Return, exactly, the line that contains "List each element's type and" together with all lines after it to the end of the entries, and no further lines.

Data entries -
__________
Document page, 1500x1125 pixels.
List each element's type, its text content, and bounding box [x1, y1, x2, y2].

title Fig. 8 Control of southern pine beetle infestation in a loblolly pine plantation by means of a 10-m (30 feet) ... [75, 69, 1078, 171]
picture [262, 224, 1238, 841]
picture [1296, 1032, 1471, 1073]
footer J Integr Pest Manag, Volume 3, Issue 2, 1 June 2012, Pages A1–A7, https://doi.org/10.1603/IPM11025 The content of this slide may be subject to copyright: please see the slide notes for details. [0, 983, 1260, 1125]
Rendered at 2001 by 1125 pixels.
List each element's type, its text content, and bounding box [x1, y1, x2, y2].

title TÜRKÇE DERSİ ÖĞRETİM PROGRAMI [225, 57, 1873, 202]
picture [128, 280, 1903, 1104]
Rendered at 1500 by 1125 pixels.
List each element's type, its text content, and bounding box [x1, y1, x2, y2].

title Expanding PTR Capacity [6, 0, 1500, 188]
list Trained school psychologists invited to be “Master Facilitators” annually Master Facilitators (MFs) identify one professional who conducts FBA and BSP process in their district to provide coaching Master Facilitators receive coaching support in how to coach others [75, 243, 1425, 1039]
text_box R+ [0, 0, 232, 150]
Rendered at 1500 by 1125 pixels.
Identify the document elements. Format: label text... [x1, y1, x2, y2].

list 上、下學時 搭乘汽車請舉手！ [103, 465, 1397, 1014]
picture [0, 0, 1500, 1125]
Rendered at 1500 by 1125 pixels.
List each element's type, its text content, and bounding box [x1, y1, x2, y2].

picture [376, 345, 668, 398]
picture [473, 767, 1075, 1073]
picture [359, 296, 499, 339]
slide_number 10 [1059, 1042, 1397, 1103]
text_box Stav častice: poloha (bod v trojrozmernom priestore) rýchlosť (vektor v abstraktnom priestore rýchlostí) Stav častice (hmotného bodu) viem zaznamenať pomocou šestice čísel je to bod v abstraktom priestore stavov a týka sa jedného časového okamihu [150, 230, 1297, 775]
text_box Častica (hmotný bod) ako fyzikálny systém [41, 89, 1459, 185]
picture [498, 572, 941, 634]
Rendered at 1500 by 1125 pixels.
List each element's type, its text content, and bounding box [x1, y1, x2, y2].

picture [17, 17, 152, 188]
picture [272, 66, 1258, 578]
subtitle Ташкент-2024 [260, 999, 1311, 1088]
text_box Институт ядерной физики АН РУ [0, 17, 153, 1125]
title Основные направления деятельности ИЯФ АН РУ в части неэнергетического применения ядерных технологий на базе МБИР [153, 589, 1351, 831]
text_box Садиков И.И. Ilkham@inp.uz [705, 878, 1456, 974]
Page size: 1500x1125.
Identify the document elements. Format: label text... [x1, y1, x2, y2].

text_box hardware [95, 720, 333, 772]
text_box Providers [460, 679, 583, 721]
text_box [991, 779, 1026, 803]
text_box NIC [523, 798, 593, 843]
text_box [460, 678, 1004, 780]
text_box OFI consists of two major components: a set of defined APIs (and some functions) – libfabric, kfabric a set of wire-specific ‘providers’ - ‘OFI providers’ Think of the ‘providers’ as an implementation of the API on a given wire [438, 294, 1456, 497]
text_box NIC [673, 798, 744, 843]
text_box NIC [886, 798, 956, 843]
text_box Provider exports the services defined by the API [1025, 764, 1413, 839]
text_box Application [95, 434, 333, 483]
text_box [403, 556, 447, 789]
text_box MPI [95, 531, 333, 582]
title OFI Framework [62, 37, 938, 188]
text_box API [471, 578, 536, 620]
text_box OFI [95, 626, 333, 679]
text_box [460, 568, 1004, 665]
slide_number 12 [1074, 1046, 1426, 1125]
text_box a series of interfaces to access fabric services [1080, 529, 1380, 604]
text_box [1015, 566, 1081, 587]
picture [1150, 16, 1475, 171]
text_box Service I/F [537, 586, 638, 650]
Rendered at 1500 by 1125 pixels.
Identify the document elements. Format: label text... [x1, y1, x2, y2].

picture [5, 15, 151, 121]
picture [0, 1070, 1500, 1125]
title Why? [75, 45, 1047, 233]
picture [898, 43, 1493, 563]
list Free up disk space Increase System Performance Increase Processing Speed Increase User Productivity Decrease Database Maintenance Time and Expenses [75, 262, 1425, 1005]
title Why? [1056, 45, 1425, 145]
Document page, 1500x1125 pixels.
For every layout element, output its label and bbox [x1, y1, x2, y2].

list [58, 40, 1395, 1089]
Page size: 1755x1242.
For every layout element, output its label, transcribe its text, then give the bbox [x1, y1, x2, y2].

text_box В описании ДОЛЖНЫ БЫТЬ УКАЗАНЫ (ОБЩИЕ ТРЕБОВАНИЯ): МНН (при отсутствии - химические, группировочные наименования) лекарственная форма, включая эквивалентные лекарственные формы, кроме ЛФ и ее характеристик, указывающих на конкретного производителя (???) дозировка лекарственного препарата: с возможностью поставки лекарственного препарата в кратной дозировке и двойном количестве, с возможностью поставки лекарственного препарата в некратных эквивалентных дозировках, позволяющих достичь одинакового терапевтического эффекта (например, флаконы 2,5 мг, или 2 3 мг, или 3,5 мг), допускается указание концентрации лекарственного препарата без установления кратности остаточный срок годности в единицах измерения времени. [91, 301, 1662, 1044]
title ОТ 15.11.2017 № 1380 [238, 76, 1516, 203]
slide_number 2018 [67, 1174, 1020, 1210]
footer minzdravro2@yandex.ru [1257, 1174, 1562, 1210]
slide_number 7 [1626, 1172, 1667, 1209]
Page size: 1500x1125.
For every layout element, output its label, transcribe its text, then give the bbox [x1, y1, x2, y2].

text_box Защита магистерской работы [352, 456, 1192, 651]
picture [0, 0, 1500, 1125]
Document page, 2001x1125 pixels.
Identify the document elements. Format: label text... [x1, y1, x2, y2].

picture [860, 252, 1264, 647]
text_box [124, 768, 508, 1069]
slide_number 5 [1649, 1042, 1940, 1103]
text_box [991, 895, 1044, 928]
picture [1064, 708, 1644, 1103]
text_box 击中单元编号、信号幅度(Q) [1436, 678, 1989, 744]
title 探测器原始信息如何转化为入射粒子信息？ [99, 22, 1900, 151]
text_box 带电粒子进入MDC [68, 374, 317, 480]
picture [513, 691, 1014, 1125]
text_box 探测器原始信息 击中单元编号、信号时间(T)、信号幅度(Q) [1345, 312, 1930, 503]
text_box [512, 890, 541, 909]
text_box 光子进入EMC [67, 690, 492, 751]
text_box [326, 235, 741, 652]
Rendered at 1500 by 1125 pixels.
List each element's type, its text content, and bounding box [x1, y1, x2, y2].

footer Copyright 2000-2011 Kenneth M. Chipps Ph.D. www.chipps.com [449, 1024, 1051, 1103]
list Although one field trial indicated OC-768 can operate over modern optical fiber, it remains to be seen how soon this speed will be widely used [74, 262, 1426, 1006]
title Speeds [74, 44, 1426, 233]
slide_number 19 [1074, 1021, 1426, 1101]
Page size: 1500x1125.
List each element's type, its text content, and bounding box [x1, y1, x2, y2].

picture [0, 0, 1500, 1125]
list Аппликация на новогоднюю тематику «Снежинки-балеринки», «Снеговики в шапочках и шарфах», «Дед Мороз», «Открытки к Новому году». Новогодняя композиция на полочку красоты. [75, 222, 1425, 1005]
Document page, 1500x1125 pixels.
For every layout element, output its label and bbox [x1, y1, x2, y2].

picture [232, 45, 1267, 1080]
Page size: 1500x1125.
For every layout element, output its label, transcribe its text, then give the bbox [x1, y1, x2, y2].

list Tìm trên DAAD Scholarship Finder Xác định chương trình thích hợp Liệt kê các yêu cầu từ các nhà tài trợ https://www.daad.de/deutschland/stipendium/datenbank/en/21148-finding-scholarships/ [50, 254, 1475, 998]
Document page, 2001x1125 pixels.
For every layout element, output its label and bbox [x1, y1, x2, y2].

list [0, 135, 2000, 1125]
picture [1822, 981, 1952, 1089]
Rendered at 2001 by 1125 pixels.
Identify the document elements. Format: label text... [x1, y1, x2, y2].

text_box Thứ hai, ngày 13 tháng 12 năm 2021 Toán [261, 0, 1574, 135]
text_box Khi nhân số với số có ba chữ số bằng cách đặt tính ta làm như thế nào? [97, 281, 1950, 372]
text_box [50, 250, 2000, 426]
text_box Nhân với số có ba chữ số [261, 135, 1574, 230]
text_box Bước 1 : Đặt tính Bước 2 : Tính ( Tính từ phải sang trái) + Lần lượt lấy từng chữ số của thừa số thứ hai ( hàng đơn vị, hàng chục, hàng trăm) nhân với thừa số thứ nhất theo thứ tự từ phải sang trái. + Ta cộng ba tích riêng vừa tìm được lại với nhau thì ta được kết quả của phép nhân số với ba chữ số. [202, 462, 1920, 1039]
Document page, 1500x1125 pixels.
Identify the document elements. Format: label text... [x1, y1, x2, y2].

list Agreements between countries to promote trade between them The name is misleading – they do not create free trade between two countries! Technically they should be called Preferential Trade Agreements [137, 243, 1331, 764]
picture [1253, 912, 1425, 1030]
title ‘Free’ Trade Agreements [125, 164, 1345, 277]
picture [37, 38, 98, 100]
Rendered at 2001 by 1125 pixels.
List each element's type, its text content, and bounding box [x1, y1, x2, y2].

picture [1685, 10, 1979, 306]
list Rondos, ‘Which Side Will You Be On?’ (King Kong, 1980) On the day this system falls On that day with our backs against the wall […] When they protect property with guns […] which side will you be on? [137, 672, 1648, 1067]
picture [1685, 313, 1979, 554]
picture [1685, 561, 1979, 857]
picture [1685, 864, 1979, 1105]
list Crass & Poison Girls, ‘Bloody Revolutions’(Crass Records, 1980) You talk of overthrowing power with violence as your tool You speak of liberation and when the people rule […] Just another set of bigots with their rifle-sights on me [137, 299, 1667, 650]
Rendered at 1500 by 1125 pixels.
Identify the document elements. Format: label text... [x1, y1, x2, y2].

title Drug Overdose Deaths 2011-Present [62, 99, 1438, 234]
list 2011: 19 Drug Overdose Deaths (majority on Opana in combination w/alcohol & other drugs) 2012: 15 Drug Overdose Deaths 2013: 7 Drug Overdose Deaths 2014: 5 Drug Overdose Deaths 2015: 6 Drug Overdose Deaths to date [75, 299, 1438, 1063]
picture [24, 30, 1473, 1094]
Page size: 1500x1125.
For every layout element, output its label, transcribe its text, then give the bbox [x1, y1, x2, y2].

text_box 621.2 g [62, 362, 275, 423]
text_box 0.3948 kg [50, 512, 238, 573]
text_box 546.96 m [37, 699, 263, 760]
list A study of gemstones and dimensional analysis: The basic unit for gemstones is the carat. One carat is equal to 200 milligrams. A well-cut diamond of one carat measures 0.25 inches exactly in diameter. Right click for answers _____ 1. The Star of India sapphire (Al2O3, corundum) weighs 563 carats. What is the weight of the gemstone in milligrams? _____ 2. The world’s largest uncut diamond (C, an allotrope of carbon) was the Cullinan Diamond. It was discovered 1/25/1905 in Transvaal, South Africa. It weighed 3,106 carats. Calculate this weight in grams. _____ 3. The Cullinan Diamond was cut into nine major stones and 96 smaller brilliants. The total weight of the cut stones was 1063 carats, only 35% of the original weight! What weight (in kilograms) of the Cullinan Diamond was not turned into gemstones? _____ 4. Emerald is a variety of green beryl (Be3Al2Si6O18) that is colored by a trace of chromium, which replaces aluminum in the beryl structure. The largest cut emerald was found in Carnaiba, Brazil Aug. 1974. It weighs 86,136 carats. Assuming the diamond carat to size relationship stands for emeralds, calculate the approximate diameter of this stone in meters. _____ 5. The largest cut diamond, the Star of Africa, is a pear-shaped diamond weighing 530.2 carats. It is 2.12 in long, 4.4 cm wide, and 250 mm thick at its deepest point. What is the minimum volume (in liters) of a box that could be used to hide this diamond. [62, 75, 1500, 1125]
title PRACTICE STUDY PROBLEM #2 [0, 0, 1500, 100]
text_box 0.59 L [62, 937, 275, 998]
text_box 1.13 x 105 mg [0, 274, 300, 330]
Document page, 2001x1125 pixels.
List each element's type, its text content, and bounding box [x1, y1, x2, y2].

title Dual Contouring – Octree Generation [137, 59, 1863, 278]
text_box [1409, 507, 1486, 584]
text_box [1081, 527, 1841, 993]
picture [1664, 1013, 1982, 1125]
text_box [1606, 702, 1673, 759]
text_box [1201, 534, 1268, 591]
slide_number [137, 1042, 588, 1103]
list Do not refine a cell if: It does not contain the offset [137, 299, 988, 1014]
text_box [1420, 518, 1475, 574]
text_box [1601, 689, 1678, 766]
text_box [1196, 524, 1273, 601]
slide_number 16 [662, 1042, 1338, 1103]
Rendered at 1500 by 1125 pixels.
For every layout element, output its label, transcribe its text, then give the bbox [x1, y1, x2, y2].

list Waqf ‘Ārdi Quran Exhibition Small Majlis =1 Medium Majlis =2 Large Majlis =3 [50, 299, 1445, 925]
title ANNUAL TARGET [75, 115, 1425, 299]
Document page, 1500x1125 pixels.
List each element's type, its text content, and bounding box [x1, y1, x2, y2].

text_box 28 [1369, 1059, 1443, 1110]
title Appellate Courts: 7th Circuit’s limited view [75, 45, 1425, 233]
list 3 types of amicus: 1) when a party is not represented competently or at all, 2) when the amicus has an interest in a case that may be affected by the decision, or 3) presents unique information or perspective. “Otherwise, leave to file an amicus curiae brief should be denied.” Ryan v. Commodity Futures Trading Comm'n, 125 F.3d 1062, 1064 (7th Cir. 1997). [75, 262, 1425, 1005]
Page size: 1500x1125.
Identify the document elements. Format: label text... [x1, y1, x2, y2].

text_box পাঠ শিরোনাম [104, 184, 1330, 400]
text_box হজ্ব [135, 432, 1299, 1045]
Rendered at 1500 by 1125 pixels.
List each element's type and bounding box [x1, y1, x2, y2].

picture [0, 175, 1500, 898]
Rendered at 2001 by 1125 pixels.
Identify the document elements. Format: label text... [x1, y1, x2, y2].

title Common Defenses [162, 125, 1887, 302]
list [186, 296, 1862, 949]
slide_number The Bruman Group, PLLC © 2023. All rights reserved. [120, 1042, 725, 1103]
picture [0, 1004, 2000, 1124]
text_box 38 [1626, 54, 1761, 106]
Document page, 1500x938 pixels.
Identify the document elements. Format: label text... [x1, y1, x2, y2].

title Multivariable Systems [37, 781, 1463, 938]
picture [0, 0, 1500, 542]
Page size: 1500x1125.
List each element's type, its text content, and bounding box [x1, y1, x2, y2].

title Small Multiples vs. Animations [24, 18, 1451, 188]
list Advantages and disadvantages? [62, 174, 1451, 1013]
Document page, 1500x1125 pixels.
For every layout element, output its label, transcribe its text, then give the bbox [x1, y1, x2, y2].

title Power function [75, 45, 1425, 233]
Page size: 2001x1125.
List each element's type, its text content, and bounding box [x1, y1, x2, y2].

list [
__________
ANSWER TO THIS EXERCISE -
List each element's type and bounding box [x1, y1, x2, y2].

picture [0, 175, 1500, 898]
Rendered at 2001 by 1125 pixels.
Identify the document elements. Format: label text... [x1, y1, x2, y2].

title Common Defenses [162, 125, 1887, 302]
list [186, 296, 1862, 949]
slide_number The Bruman Group, PLLC © 2023. All rights reserved. [120, 1042, 725, 1103]
picture [0, 1004, 2000, 1124]
text_box 38 [1626, 54, 1761, 106]
Document page, 1500x938 pixels.
Identify the document elements. Format: label text... [x1, y1, x2, y2].

title Multivariable Systems [37, 781, 1463, 938]
picture [0, 0, 1500, 542]
Page size: 1500x1125.
List each element's type, its text content, and bounding box [x1, y1, x2, y2].

title Small Multiples vs. Animations [24, 18, 1451, 188]
list Advantages and disadvantages? [62, 174, 1451, 1013]
Document page, 1500x1125 pixels.
For every layout element, output its label, transcribe its text, then give the bbox [x1, y1, x2, y2].

title Power function [75, 45, 1425, 233]
Page size: 2001x1125.
List each element's type, its text content, and bounding box [x1, y1, x2, y2].

list [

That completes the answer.